Remboursement intégral des fauteuils roulants
Certains professionnels craignent une « saturation des services » d’évaluation des demandes, alors que la réforme du financement par la Sécurité sociale des équipements doit entrer en vigueur le 1ᵉʳ décembre.

La promesse d’un remboursement intégral des fauteuils roulants par la Sécurité sociale, formulée en 2023 par le président de la République, Emmanuel Macron, doit se concrétiser au 1er décembre. Une réforme qui suscite beaucoup d’espoir et d’enthousiasme, mais aussi quelques craintes dans ses modalités pratiques à deux mois de l’échéance prévue. Cinq organisations professionnelles d’ergothérapeutes ont alerté lundi 29 septembre, par communiqué, sur le risque d’une « mise en œuvre irréaliste » et appellent le ministère de la santé et la direction de la Sécurité sociale à « agir pour éviter les délais trop longs liés à la saturation des services » et « simplifier l’accès à l’ergothérapie pour faciliter l’évaluation des besoins et la prescription ».
La réforme, annoncée en février, simplifie le parcours d’obstacles lié au financement des fauteuils roulants. Plus d’un million sont utilisés en France et 150 000 sont achetés chaque année. Si la moitié sont pris en charge par l’Assurance-maladie, les usagers nécessitant un fauteuil spécifique ou électrique devaient solliciter successivement leur mutuelle, les maisons départementales des personnes handicapées, les centres d’action sociale, des organismes caritatifs ou des cagnottes en ligne : un ou deux ans de démarches, sans certitude de tout financer.

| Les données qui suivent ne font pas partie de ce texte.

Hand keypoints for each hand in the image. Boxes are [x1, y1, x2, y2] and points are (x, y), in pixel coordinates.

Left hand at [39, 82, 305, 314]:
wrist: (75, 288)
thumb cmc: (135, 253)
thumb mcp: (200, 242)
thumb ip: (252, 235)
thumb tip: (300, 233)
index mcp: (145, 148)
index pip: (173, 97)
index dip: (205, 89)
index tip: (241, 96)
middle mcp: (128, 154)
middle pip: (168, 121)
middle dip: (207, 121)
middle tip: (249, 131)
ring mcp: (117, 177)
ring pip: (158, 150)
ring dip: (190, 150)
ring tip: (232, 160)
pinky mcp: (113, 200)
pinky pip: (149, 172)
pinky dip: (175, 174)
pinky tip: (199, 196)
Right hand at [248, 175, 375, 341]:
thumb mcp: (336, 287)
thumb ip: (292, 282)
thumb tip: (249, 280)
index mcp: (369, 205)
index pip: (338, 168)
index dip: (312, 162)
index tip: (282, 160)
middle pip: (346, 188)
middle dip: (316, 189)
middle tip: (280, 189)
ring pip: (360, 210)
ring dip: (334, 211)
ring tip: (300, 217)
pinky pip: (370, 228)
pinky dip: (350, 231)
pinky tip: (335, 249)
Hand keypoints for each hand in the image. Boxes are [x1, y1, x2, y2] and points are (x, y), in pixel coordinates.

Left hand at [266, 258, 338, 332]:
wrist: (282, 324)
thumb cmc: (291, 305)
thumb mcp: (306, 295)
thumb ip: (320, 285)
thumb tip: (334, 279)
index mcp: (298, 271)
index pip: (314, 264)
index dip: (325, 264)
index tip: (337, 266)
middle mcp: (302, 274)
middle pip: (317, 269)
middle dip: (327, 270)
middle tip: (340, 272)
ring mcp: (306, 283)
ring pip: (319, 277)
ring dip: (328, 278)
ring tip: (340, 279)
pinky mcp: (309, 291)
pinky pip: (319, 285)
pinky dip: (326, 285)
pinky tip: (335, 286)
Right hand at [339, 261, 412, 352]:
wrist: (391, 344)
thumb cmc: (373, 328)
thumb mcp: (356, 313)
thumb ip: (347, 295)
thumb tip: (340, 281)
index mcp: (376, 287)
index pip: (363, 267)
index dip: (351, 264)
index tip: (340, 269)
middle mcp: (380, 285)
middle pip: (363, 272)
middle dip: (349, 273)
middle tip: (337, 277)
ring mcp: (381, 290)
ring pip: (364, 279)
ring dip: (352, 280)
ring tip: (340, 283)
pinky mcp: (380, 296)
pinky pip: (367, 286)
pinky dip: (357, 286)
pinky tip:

Désormais, l’Assurance-maladie sera le guichet unique, avec des tarifs réévalués – passant de 5 000 euros à 21 000 euros pour un fauteuil électrique verticalisateur, ou de 600 euros à 6 000 euros pour les fauteuils actifs légers – et une réponse dans les deux mois au maximum.
Des mois d’attente
Mais c’est lors de la prescription que les professionnels craignent un engorgement. Si un généraliste ou un ergothérapeute suffisent pour les fauteuils les plus simples, les modèles plus sophistiqués nécessitent de faire appel à une équipe pluridisciplinaire, comprenant un spécialiste de médecine physique ou de réadaptation (MPR), ou un médecin ayant un diplôme d’appareillage, et un ergothérapeute ou un kinésithérapeute. « Il faut une évaluation et une réévaluation, ce n’est pas crédible, alors qu’il n’y a pas assez de MPR disponibles et que les équipes pluridisciplinaires sont saturées », s’inquiète Fanny Soum-Pouyalet, directrice stratégique de l’Association nationale française d’ergothérapie (ANFE), qui rappelle aussi que les consultations d’ergothérapeutes en libéral ne sont pas remboursées par l’Assurance-maladie.

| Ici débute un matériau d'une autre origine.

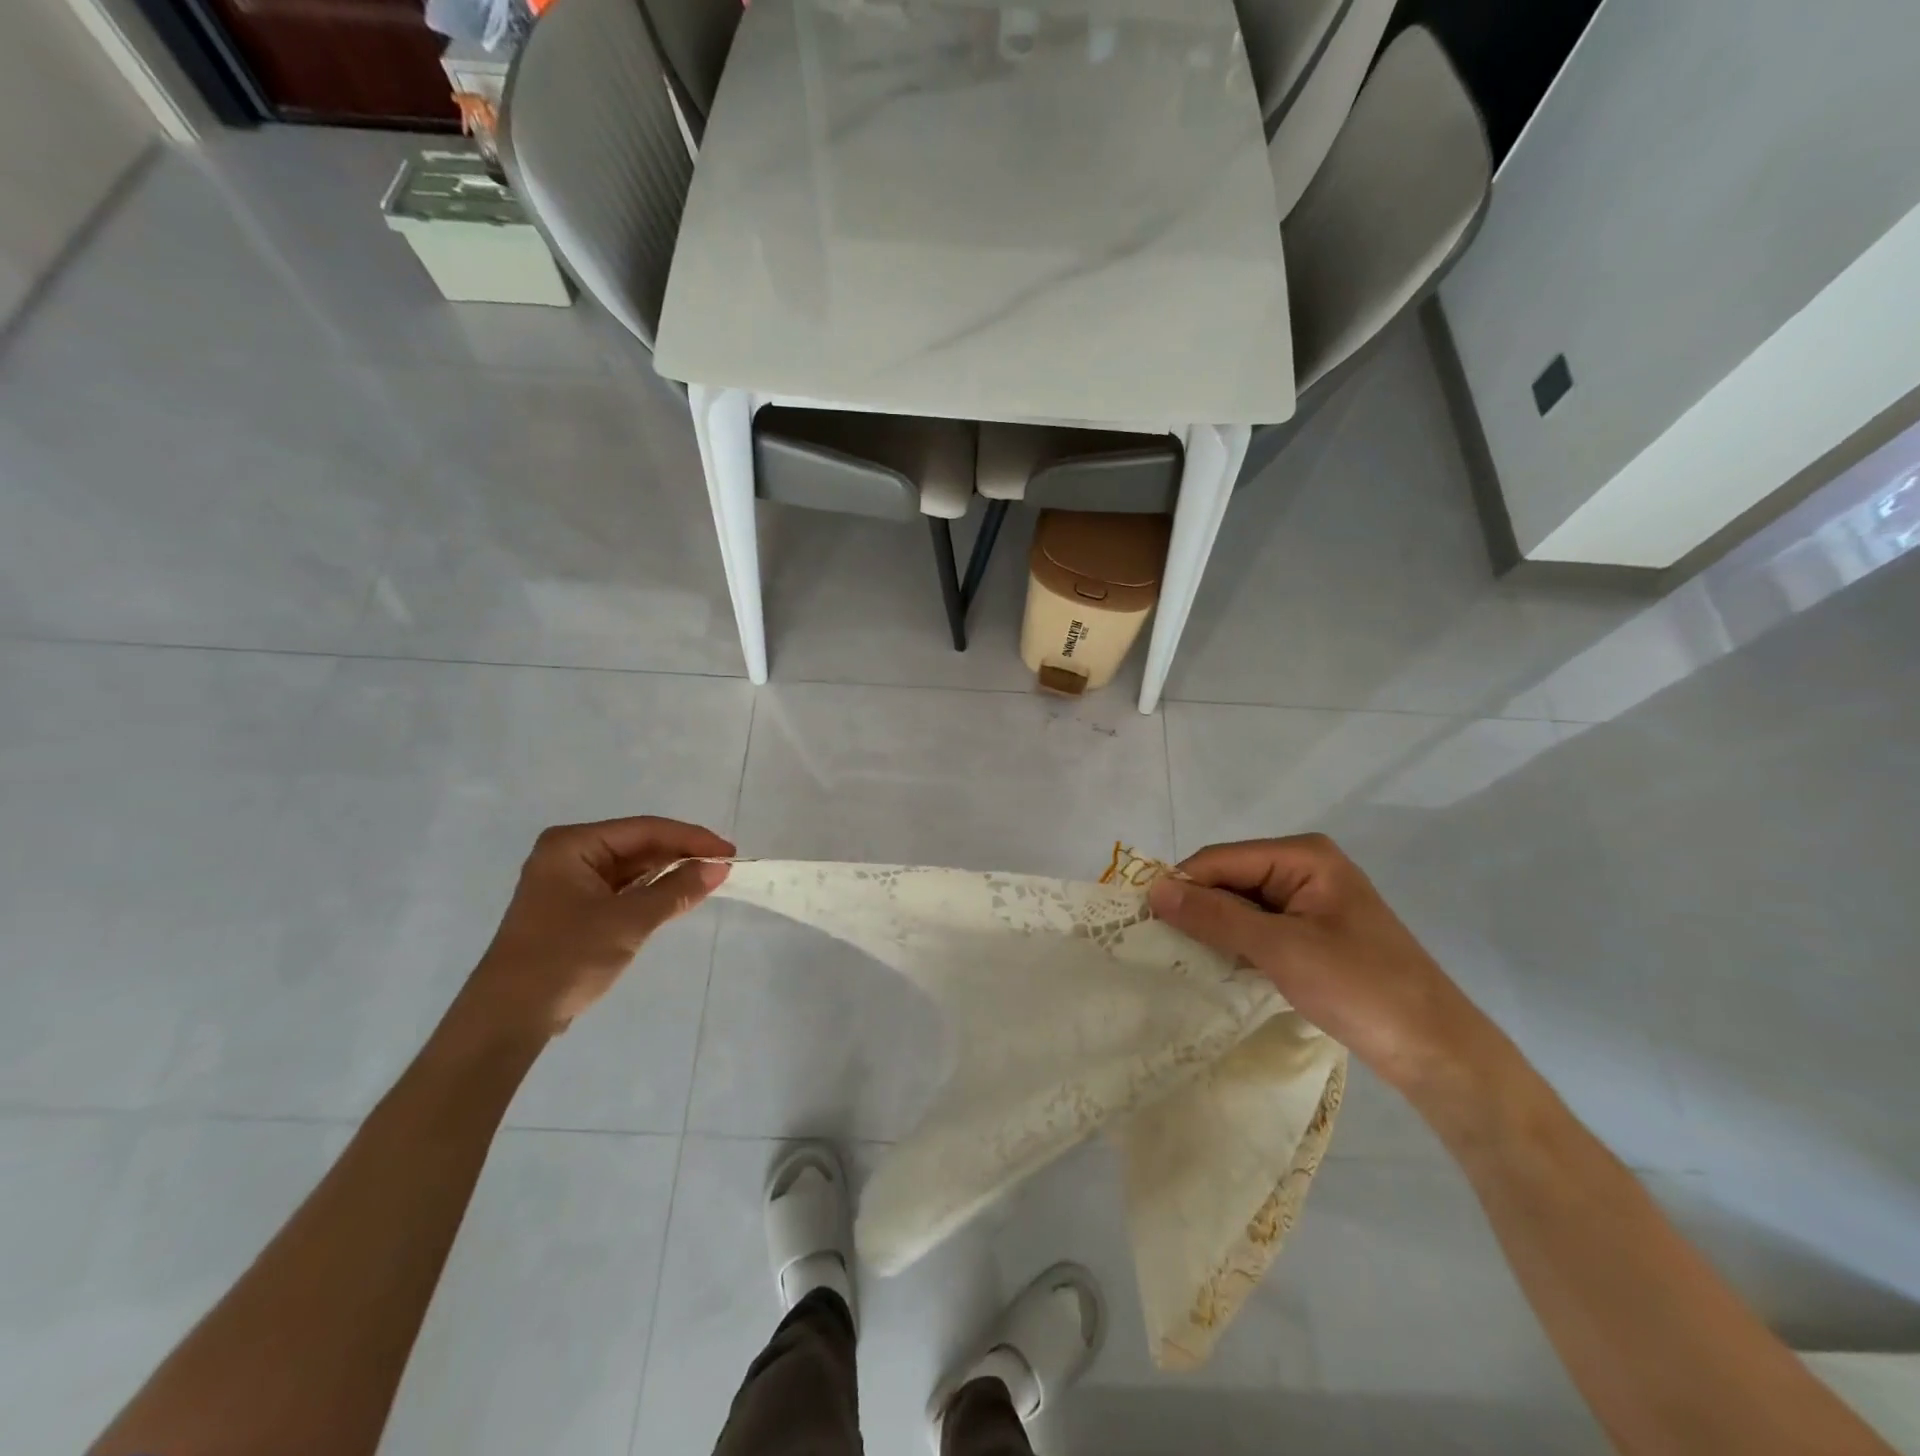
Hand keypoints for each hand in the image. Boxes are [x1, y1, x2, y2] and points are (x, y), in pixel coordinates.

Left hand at [453, 817, 734, 1043]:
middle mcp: (570, 855)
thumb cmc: (566, 958)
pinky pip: (623, 889)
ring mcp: (570, 882)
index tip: (729, 852)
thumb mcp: (628, 922)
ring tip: (709, 879)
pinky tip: (679, 896)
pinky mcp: (575, 908)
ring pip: (632, 868)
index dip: (691, 839)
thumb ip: (676, 890)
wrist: (508, 1018)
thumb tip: (719, 868)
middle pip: (639, 845)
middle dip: (681, 855)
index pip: (645, 829)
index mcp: (573, 845)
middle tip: (723, 866)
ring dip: (669, 874)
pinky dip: (651, 892)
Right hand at [1147, 835, 1499, 1094]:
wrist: (1436, 1051)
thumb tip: (1154, 890)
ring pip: (1240, 905)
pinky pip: (1258, 927)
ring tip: (1181, 958)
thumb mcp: (1280, 948)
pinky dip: (1236, 943)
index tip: (1144, 920)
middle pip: (1229, 878)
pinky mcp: (1312, 933)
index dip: (1182, 885)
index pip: (1221, 859)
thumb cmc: (1360, 988)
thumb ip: (1215, 916)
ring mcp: (1310, 901)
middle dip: (1197, 908)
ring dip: (1214, 929)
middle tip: (1159, 944)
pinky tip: (1217, 966)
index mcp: (1303, 855)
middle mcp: (1304, 868)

Selon l’ANFE, parmi 42 équipes pluridisciplinaires interrogées en septembre, une moitié avait des délais d’attente d’un à trois mois pour un rendez-vous, un quart entre trois et six mois, et 60 % estimaient que ce délai allait augmenter. « C’est une réforme importante, et on l’attend depuis longtemps, mais il faut être vigilants sur l’égalité en tous points du territoire, estime Emilie Viollet, représentante de la Société française de médecine et de réadaptation. Par exemple, en Limousin ou en Creuse, ils auront du mal à faire face à la demande. »

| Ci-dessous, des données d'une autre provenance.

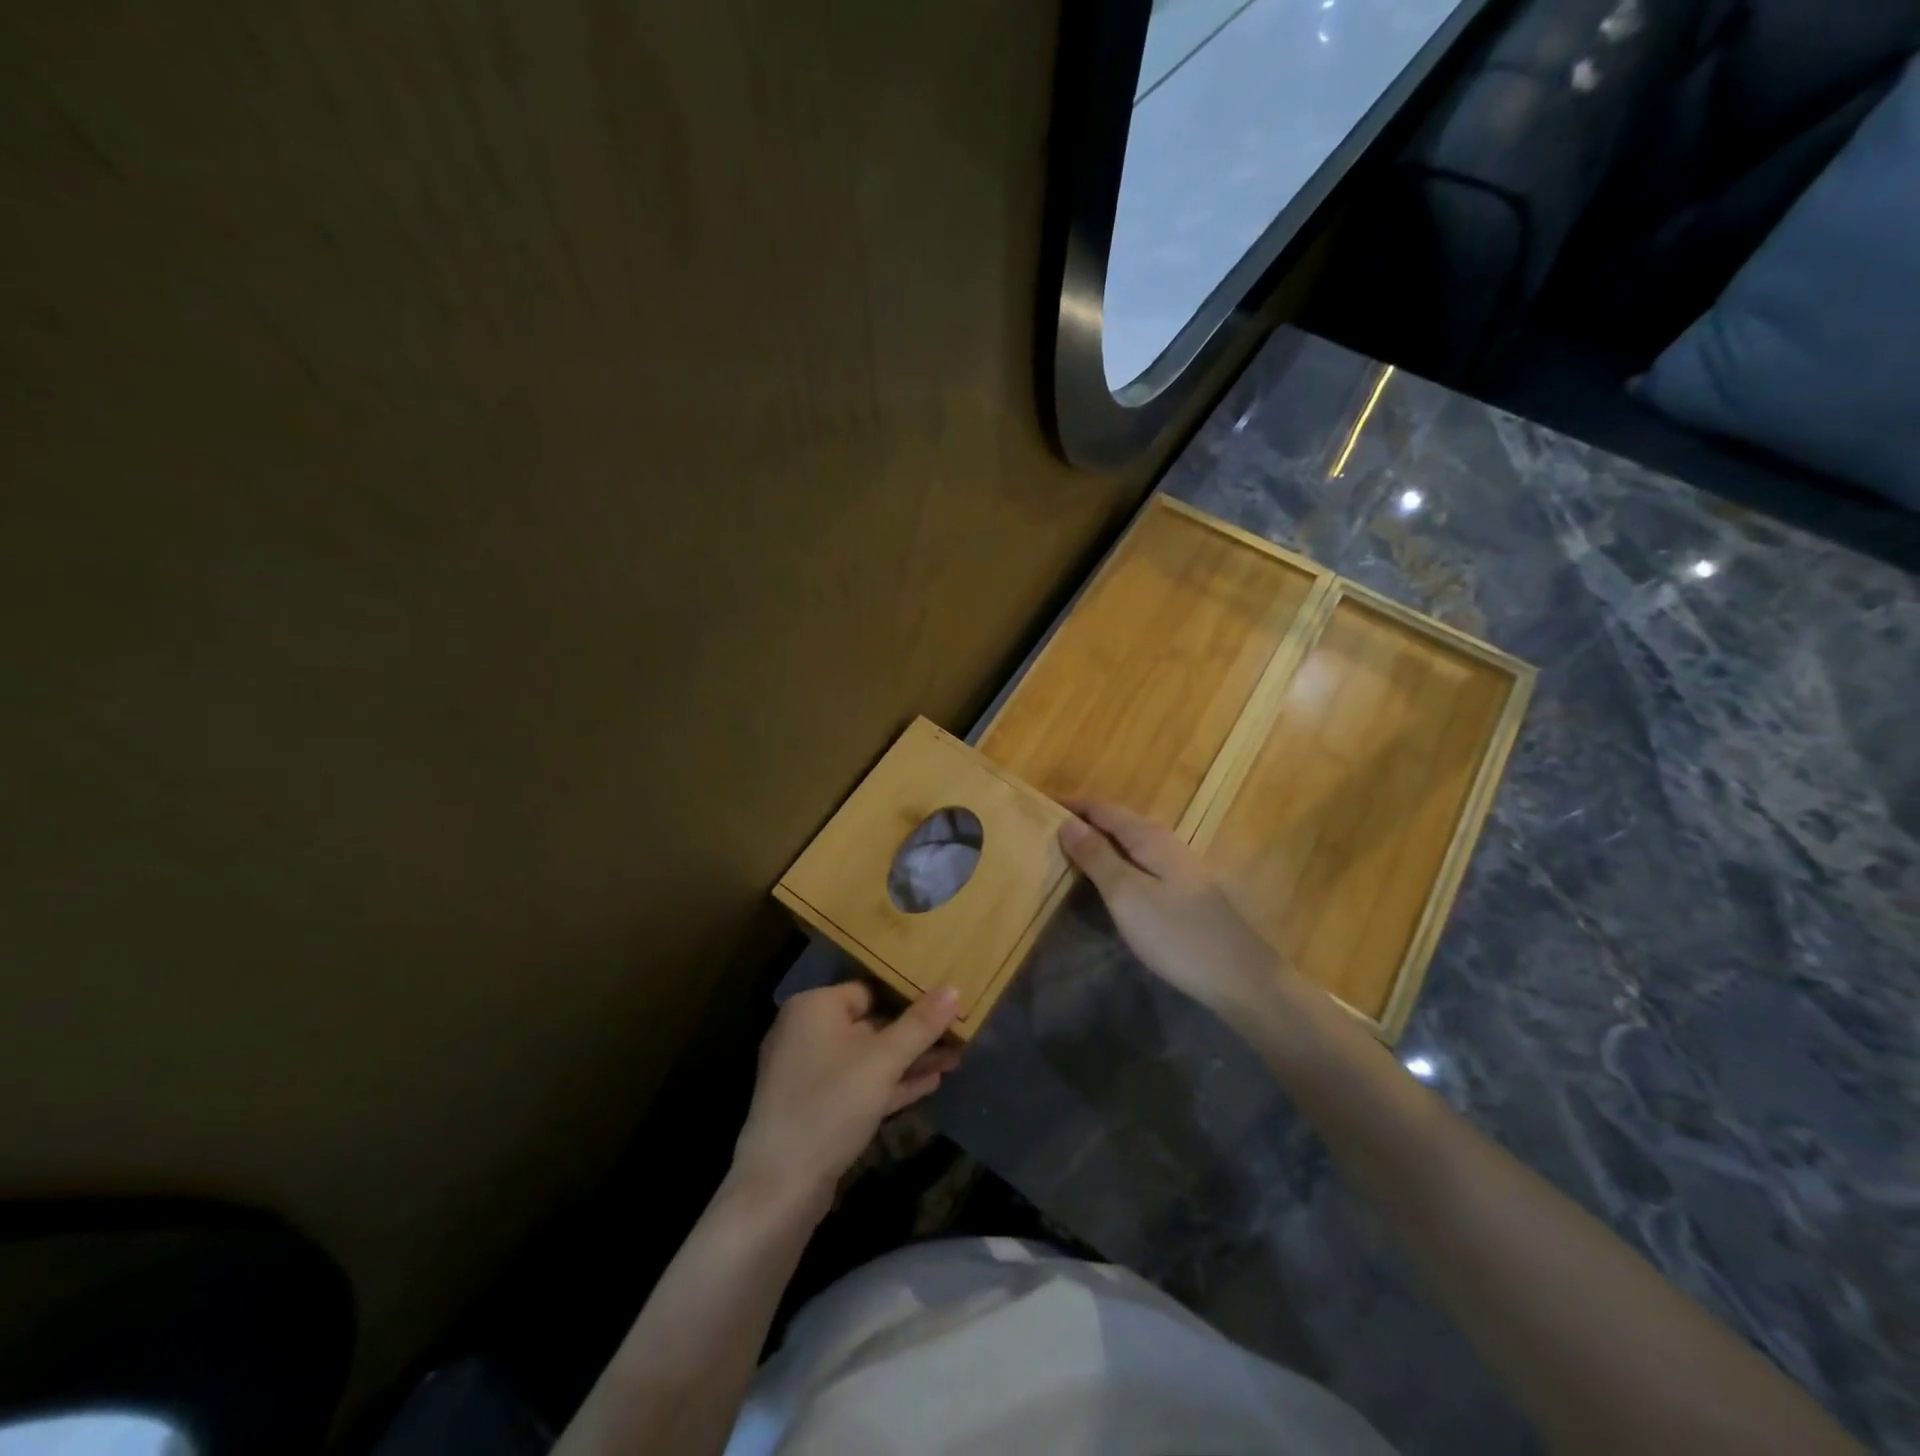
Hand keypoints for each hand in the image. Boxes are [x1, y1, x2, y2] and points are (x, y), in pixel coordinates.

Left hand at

D’autres craintes ont émergé, sur les règles de cumul entre fauteuil électrique et fauteuil manuel ou entre des poussettes et sièges auto pour les enfants, ainsi que sur les modalités de financement des produits d’assistance à la posture. Le ministère délégué au handicap, qui avance sur ce dossier prioritaire relevant des affaires courantes, doit réunir un comité de suivi avec les acteurs concernés (professionnels de santé, fabricants, prestataires, associations) et publier prochainement un arrêté rectificatif.
Conscient du manque de MPR dans certaines régions, le cabinet de la ministre déléguée démissionnaire, Charlotte Parmentier-Lecocq, entend « faciliter le cadre de prescription », en l’élargissant à des médecins ayant des compétences dans le champ du handicap, ou en ayant recours à de la télé-expertise. Et pour éviter l’effet de saturation, « toute prescription faite à partir du 1er novembre, respectant la nouvelle nomenclature, pourra bénéficier d’une prise en charge au 1er décembre ».